Being wishy-washy about the whole thing herself, my co-worker sort of had me convinced to skip the run. I mean...who really cared, right? Our money will go to charity no matter what, and why battle traffic and people and logistics just to say we did it if we're not ready and we're not in it, heart and body? Right?

But then, we decided we sort of wanted those silly race shirts and I figured maybe I could just stop and get our packets on the way home and then we could skip it. Right? We could totally skip this thing and who would care anyhow and we might feel guilty but who would care? Really? Who?

------------------------------------------------

She called me as I was driving home from picking up the packets. After a text I sent to her that 99 other people would read as "Convince me I need to run tomorrow and not skip this race seeing as how I'm not properly trained and it's going to be hot!" (because, I mean...that is what it said) and she read it as, "You need to call me now. YOU because YOU are the person I texted because YOU and only YOU will know exactly what my mind and my self esteem and many years of internal voices telling me I can't run unless someone is chasing me and I'm too fat and and and and  is doing to me and YOU can help. Can't you please help?"

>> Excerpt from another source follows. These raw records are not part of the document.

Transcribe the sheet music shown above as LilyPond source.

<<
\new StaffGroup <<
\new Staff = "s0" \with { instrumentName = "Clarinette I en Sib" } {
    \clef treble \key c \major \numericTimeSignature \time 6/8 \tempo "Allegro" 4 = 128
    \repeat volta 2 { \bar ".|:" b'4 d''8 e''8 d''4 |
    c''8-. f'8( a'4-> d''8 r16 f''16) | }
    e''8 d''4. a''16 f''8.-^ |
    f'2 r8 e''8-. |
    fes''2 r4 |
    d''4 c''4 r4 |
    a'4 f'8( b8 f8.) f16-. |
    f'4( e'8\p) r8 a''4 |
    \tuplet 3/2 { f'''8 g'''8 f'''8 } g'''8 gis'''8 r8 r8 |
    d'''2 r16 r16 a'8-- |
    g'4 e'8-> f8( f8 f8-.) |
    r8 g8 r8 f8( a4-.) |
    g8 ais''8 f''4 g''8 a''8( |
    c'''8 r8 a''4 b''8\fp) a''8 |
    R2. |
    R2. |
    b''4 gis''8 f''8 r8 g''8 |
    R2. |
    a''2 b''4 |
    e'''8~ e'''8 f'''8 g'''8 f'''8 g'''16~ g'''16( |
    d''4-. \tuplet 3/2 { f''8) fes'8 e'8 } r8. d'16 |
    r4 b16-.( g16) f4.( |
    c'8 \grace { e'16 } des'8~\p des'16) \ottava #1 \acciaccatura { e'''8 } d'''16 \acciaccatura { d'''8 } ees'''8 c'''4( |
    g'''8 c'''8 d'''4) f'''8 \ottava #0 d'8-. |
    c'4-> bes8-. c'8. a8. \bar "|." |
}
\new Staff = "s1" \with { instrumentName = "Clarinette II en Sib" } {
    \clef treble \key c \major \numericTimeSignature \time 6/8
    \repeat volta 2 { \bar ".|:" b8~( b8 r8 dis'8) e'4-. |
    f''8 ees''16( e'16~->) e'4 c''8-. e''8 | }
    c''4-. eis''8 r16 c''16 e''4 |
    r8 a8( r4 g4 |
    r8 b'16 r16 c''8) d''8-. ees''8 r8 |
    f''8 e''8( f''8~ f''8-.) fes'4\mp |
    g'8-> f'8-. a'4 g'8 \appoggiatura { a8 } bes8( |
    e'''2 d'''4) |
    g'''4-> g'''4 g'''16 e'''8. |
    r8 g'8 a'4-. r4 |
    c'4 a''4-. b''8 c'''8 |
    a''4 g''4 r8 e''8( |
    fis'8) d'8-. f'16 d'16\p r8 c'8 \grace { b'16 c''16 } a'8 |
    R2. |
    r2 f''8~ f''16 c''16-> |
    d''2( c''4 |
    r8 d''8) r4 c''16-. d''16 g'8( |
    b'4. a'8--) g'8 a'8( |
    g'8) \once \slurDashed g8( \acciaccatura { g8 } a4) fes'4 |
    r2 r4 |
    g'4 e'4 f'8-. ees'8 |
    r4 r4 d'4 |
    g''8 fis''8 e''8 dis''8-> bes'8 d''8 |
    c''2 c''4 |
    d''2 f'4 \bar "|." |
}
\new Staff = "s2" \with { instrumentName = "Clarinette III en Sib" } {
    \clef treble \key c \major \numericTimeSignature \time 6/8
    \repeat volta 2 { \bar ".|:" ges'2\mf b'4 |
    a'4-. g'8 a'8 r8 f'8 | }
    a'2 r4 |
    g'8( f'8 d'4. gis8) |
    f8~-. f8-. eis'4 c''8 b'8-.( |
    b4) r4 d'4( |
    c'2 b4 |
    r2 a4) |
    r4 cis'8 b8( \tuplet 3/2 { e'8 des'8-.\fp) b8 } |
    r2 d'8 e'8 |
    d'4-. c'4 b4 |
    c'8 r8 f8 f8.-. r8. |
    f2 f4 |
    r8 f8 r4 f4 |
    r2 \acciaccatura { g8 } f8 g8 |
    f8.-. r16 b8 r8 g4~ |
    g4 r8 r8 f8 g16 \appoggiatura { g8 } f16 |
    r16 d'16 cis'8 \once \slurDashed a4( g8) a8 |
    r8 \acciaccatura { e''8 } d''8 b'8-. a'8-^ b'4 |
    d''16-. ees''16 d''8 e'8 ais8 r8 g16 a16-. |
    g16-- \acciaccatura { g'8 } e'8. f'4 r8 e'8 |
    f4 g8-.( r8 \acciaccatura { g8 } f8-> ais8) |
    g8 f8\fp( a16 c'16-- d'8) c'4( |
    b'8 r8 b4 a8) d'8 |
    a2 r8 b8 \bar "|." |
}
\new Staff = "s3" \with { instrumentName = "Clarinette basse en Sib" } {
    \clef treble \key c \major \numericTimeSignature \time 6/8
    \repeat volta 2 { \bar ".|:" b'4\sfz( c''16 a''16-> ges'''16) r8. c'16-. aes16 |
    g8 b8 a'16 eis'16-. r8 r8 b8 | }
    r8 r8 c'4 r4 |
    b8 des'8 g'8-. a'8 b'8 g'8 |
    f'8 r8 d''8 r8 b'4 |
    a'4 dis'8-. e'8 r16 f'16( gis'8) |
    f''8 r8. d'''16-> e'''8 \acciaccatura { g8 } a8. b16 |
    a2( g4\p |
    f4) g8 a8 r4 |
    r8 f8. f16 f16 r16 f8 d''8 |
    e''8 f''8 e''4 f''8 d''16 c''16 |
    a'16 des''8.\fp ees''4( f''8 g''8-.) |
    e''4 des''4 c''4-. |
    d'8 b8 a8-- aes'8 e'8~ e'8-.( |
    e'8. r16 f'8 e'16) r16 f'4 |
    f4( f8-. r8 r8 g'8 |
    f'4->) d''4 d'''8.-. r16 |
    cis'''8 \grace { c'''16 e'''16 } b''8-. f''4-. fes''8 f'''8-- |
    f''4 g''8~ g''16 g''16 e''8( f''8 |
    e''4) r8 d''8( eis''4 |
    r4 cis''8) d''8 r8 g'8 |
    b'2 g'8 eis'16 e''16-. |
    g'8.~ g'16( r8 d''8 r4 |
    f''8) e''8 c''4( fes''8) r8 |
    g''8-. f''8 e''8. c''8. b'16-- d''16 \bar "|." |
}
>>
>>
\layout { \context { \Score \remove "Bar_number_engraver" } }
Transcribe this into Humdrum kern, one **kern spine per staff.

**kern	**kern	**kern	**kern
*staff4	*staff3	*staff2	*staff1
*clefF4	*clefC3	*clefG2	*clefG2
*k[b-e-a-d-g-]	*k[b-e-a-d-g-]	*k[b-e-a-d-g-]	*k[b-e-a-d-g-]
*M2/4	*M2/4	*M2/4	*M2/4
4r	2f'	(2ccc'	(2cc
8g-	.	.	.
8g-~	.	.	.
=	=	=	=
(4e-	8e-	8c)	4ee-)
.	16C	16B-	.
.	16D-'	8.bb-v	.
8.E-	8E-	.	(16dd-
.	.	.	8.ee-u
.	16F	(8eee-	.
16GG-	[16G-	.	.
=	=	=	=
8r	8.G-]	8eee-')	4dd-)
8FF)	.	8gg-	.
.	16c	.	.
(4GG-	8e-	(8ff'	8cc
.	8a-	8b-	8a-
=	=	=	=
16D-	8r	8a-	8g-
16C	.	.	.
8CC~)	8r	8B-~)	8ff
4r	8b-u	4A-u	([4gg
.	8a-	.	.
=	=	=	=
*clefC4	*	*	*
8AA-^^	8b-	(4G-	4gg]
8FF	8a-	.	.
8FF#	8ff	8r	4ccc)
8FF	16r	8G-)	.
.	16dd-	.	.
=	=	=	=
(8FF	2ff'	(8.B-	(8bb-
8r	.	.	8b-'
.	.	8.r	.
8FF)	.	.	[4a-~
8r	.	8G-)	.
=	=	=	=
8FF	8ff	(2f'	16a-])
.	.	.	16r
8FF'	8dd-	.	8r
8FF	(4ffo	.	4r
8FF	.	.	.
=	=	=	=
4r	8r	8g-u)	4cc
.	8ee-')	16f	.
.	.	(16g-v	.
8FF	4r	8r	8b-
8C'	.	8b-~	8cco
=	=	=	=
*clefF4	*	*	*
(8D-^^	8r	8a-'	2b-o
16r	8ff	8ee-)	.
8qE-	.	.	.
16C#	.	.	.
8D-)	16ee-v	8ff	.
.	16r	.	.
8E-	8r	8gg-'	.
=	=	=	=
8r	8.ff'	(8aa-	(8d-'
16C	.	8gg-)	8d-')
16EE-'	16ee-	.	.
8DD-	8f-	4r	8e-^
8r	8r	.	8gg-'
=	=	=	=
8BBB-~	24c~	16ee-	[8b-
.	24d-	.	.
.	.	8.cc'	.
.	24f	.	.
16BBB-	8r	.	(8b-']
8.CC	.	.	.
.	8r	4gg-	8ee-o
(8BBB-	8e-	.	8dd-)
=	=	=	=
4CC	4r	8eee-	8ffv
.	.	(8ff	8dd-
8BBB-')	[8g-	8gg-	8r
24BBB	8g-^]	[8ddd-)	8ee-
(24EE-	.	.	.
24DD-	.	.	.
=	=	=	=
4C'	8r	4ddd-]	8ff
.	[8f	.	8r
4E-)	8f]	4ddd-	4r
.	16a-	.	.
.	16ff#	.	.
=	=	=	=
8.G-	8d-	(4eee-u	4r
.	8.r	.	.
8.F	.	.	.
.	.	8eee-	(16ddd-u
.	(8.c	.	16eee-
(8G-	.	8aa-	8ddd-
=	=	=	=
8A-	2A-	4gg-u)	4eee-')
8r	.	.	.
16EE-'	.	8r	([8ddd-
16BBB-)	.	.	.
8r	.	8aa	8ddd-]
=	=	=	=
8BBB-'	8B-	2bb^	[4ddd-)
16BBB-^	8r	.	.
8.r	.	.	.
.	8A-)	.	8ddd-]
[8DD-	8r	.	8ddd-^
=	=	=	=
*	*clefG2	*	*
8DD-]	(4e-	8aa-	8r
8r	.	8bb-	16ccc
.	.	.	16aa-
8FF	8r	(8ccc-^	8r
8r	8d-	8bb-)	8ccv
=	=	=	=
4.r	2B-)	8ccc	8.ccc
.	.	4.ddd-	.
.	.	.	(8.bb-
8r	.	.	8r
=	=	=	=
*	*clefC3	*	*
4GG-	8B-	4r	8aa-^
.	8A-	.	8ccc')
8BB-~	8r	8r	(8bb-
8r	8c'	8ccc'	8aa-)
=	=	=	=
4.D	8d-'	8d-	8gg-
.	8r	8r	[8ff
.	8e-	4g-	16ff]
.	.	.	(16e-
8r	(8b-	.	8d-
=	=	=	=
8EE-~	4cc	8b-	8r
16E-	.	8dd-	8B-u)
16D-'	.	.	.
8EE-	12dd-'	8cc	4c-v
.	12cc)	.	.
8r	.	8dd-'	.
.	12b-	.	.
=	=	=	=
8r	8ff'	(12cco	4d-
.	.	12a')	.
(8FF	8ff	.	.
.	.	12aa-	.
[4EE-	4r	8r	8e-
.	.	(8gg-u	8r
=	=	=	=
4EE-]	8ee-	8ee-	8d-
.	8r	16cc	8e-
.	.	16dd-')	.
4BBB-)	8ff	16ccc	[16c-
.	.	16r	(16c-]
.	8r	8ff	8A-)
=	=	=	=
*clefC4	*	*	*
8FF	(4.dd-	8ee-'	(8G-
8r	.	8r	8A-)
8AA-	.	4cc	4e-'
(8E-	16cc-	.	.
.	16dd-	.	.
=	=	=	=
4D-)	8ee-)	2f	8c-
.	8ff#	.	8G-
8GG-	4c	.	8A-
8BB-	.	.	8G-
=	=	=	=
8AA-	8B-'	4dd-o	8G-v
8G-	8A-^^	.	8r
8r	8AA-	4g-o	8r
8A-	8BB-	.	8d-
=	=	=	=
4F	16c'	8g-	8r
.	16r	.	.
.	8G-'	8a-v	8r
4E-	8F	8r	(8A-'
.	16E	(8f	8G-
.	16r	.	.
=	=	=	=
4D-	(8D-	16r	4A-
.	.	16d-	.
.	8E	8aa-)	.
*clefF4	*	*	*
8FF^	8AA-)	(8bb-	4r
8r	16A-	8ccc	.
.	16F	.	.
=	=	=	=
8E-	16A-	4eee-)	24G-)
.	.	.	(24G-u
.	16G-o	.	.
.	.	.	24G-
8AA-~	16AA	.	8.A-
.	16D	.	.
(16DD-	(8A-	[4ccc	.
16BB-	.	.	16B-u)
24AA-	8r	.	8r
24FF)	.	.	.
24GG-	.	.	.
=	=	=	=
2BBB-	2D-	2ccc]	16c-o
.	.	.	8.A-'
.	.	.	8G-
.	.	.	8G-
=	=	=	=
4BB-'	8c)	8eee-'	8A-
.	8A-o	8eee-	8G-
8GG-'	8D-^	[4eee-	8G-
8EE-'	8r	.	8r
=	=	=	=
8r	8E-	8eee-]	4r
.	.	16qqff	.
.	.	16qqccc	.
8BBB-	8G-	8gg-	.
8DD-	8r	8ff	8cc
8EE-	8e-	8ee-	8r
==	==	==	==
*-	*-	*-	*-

So she called and we talked and she let me decide not to run and she didn't judge me and then I was crying. Crying because -fuckall!- who WOULD care is me and why it DOES matter is me too. I am why and I am who and suddenly we were talking about something different. This wasn't about well should I or shouldn't I and can I or not. It wasn't that at all anymore. Suddenly a switch flipped and I realized there was no other option. There was no yes or not there was just the need to do this thing. The need to get out there and suffer. And know I might not run it all...or much of it, even. I won't have a good race time. I won't beat any records or surprise myself with how 4 weeks of utterly and complete sloth status magically transformed me into a natural and gazelle-like runner. And I'm probably going to be pissed at myself and disappointed and THAT IS THE POINT.

That is the point.

The point is to be that. And to experience that. To live it and to remember it and to USE it to motivate me. The point is that I'm probably going to hate parts of tomorrow's run. The parking. The mass of people. The burning lungs at 5 minutes in and the legs on fire at 12. The feeling that I am going to stop running and just trudge myself down into a puddle of sweat and goo and they will find me later, buried under plastic drink cups from the water stations and no one will know I've gone missing anyhow. The finish line, so damn far away and past so many hills and people. I'm going to fail at it all. I am going to hate it and wonder what the hell is wrong with me and wish I was at home in bed or laying on the couch with my kids or any-damn-where but there, in that moment. And I am going to go through that and then on the other side will be...what? A moment of satisfaction? Elation? An epiphany wherein I decide to dedicate my life to running?

Doubtful. On the other side, I think, of tomorrow's run will be this: the knowledge that I didn't prepare and I let my mind psyche my body out and that I did it anyway. That even when I know it's going to be hard and suck and I'm going to dread it, I am the kind of person who does it anyhow.